## Exercise 1:
Decide whether each statement agrees with the passage on the Tashkent Agreement below, answering yes or no and quoting the passage's deciding words: (a) News of the Tashkent Declaration reached Pakistan on January 10, 1966. (b) The Kashmiri population rose up in mass revolt during Operation Gibraltar. (c) The Pakistani soldiers who crossed the Line of Control were disguised as locals.
## Exercise 2:
According to the passage on the Tashkent Agreement below, what was the name of the secret plan with which Pakistan's 1965 conflict with India began?

## Source passage:

*-*-*

Did Pakistan Misread the Tashkent Agreement as a Victory?

When the news of the Tashkent Declaration reached Pakistan on January 10, 1966, it didn’t just arrive actually it exploded across the country like a political shockwave. Streets filled with anger. Students marched in protest. People shouted that General Ayub Khan had “given away” Pakistan’s supposed military victory – traded, they believed, under Soviet pressure and Indian deceit.
On the surface, the outrage felt simple and justified. But beneath that rage lay a far more complex truth one that reveals a deep mismatch between what ordinary Pakistanis thought had happened in the 1965 war… and what had actually unfolded on the battlefield.
The short answer is ‘YES’. Pakistan’s perception of the Tashkent Agreement as a humiliating setback was largely the result of a misunderstanding carefully shaped by its own state propaganda. The longer and more revealing truth is this:
The agreement wasn’t a betrayal of a great victory.
It was a face-saving exit from a military campaign that had gone wrong from the very beginning, a war effort that failed both in planning and execution, even as the public was told a very different story.
The Operation That Started It All

Pakistan’s 1965 conflict with India didn’t open with tanks rolling across borders or a formal declaration of war. It began quietly in the mountains and valleys of Kashmir with something far more covert. This was Operation Gibraltar – a secret plan built on the belief that Kashmir was already a ticking volcano of resentment. The idea seemed bold… even brilliant… on paper.
Thousands of Pakistani soldiers would slip across the Line of Control, disguised as locals. They would blend into towns and villages, spark an uprising, and trigger what Islamabad believed was an inevitable Kashmiri revolt against Indian rule. Once chaos broke out, Pakistan expected momentum and territory to fall naturally into its hands.
The entire strategy rested on a single assumption:
That Kashmiri Muslims were oppressed, restless, and simply waiting for someone to light the fuse of rebellion.
That belief shaped every decision that followed. And yet it turned out to be disastrously wrong.
By August 1965, as Operation Gibraltar unfolded in the shadows, something Pakistan’s planners never anticipated happened… The Kashmiri population did not rise up. There was no mass revolt. No widespread rebellion. Instead, many locals reported infiltrators to Indian authorities exposing the entire operation. The moment that was supposed to spark “liberation” instead revealed a harsh truth:
Pakistan’s war had been built on a misreading of Kashmiri sentiment.

*-*-*

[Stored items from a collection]
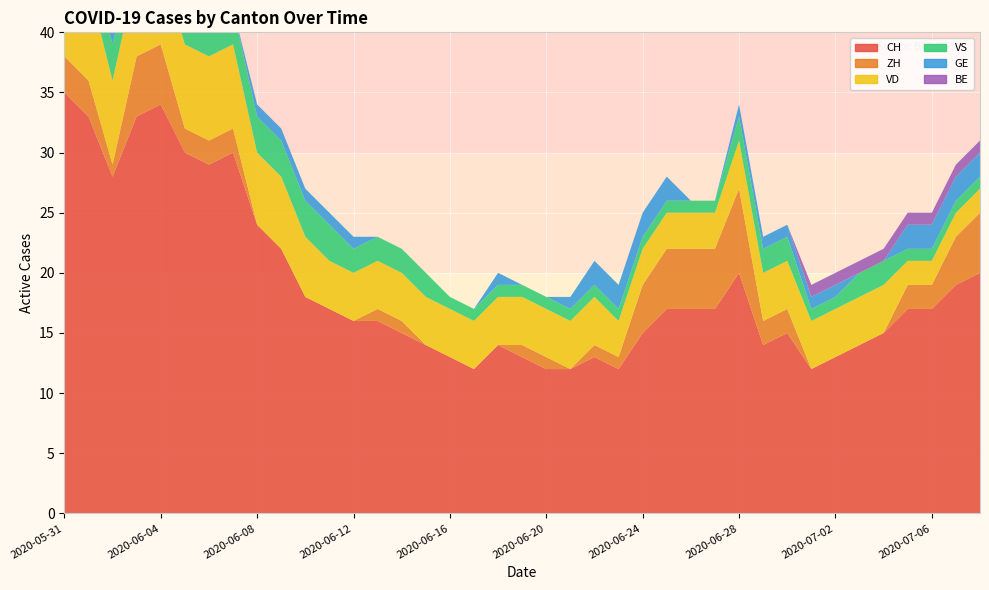

Reading left to right, what are all the values shown in this chart?

CH: 2020-05-31=35	2020-06-01=33	2020-06-02=28	2020-06-03=33	2020-06-04=34	2020-06-05=30	2020-06-06=29	2020-06-07=30	2020-06-08=24	2020-06-09=22	2020-06-10=18	2020-06-11=17	2020-06-12=16	2020-06-13=16	2020-06-14=15	2020-06-15=14	2020-06-16=13	2020-06-17=12	2020-06-18=14	2020-06-19=13	2020-06-20=12	2020-06-21=12	2020-06-22=13	2020-06-23=12	2020-06-24=15	2020-06-25=17	2020-06-26=17	2020-06-27=17	2020-06-28=20	2020-06-29=14	2020-06-30=15	2020-07-01=12	2020-07-02=13	2020-07-03=14	2020-07-04=15	2020-07-05=17	2020-07-06=17	2020-07-07=19	2020-07-08=20
ZH: 2020-05-31=3	2020-06-01=3	2020-06-02=1	2020-06-03=5	2020-06-04=5	2020-06-05=2	2020-06-06=2	2020-06-07=2	2020-06-08=0	2020-06-09=0	2020-06-10=0	2020-06-11=0	2020-06-12=0	2020-06-13=1	2020-06-14=1	2020-06-15=0	2020-06-16=0	2020-06-17=0	2020-06-18=0	2020-06-19=1	2020-06-20=1	2020-06-21=0	2020-06-22=1	2020-06-23=1	2020-06-24=4	2020-06-25=5	2020-06-26=5	2020-06-27=5	2020-06-28=7	2020-06-29=2	2020-06-30=2	2020-07-01=0	2020-07-02=0	2020-07-03=0	2020-07-04=0	2020-07-05=2	2020-07-06=2	2020-07-07=4	2020-07-08=5
VD: 2020-05-31=8	2020-06-01=8	2020-06-02=7	2020-06-03=7	2020-06-04=7	2020-06-05=7	2020-06-06=7	2020-06-07=7	2020-06-08=6	2020-06-09=6	2020-06-10=5	2020-06-11=4	2020-06-12=4	2020-06-13=4	2020-06-14=4	2020-06-15=4	2020-06-16=4	2020-06-17=4	2020-06-18=4	2020-06-19=4	2020-06-20=4	2020-06-21=4	2020-06-22=4	2020-06-23=3	2020-06-24=3	2020-06-25=3	2020-06-26=3	2020-06-27=3	2020-06-28=4	2020-06-29=4	2020-06-30=4	2020-07-01=4	2020-07-02=4	2020-07-03=4	2020-07-04=4	2020-07-05=2	2020-07-06=2	2020-07-07=2	2020-07-08=2
VS: 2020-05-31=5	2020-06-01=3	2020-06-02=3	2020-06-03=3	2020-06-04=3	2020-06-05=3	2020-06-06=3	2020-06-07=3	2020-06-08=3	2020-06-09=3	2020-06-10=3	2020-06-11=3	2020-06-12=2	2020-06-13=2	2020-06-14=2	2020-06-15=2	2020-06-16=1	2020-06-17=1	2020-06-18=1	2020-06-19=1	2020-06-20=1	2020-06-21=1	2020-06-22=1	2020-06-23=1	2020-06-24=1	2020-06-25=1	2020-06-26=1	2020-06-27=1	2020-06-28=2	2020-06-29=2	2020-06-30=2	2020-07-01=1	2020-07-02=1	2020-07-03=2	2020-07-04=2	2020-07-05=1	2020-07-06=1	2020-07-07=1	2020-07-08=1
GE: 2020-05-31=0	2020-06-01=0	2020-06-02=1	2020-06-03=1	2020-06-04=1	2020-06-05=1	2020-06-06=0	2020-06-07=0	2020-06-08=1	2020-06-09=1	2020-06-10=1	2020-06-11=1	2020-06-12=1	2020-06-13=0	2020-06-14=0	2020-06-15=0	2020-06-16=0	2020-06-17=0	2020-06-18=1	2020-06-19=0	2020-06-20=0	2020-06-21=1	2020-06-22=2	2020-06-23=2	2020-06-24=2	2020-06-25=2	2020-06-26=0	2020-06-27=0	2020-06-28=1	2020-06-29=1	2020-06-30=1	2020-07-01=1	2020-07-02=1	2020-07-03=0	2020-07-04=0	2020-07-05=2	2020-07-06=2	2020-07-07=2	2020-07-08=2
BE: 2020-05-31=1	2020-06-01=1	2020-06-02=0	2020-06-03=0	2020-06-04=0	2020-06-05=0	2020-06-06=0	2020-06-07=0	2020-06-08=0	2020-06-09=0	2020-06-10=0	2020-06-11=0	2020-06-12=0	2020-06-13=0	2020-06-14=0	2020-06-15=0	2020-06-16=0	2020-06-17=0	2020-06-18=0	2020-06-19=0	2020-06-20=0	2020-06-21=0	2020-06-22=0	2020-06-23=0	2020-06-24=0	2020-06-25=0	2020-06-26=0	2020-06-27=0	2020-06-28=0	2020-06-29=0	2020-06-30=0	2020-07-01=1	2020-07-02=1	2020-07-03=1	2020-07-04=1	2020-07-05=1	2020-07-06=1	2020-07-07=1	2020-07-08=1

*-*-*

## Expected answer 1:
(a) Yes: "When the news of the Tashkent Declaration reached Pakistan on January 10, 1966"
(b) No: "The Kashmiri population did not rise up. There was no mass revolt."
(c) Yes: "Thousands of Pakistani soldiers would slip across the Line of Control, disguised as locals."

## Expected answer 2:
Operation Gibraltar